TASK STATEMENT -
Where the data below begins, start retyping exactly, and end on the line with "This process is", which is included; no picture goes in.

[Data excerpts]
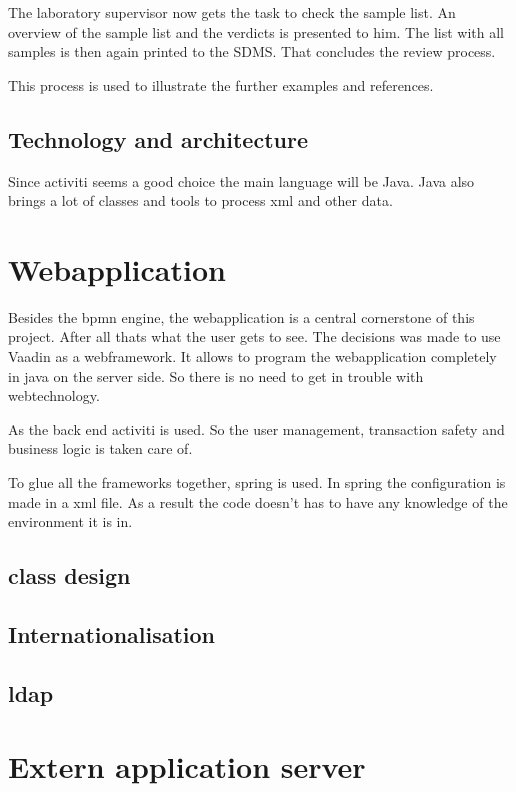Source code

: \documentclass[paper=a4,twoside=false,BCOR=0mm,DIV=calc,fontsize=12pt]{scrartcl}
\begin{document}
The laboratory supervisor now gets the task to check the sample list. An overview of the sample list and the verdicts is presented to him.
The list with all samples is then again printed to the SDMS. That concludes the review process.

This process is used to illustrate the further examples and references.



\subsection{Technology and architecture}
Since activiti seems a good choice the main language will be Java.
Java also brings a lot of classes and tools to process xml and other data.


\section{Webapplication}
Besides the bpmn engine, the webapplication is a central cornerstone of this project. After all thats what the user gets to see.
The decisions was made to use Vaadin as a webframework. It allows to program the webapplication completely in java on the server side. So there is no need to get in trouble with webtechnology.

As the back end activiti is used. So the user management, transaction safety and business logic is taken care of.

To glue all the frameworks together, spring is used. In spring the configuration is made in a xml file. As a result the code doesn't has to have any knowledge of the environment it is in.


\subsection{class design}






\subsection{Internationalisation}




\subsection{ldap}


\section{Extern application server}
\end{document}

ANSWER SECTION -
Source code

: \documentclass[paper=a4,twoside=false,BCOR=0mm,DIV=calc,fontsize=12pt]{scrartcl}
\begin{document}
The laboratory supervisor now gets the task to check the sample list. An overview of the sample list and the verdicts is presented to him.
The list with all samples is then again printed to the SDMS. That concludes the review process.

This process is used to illustrate the further examples and references.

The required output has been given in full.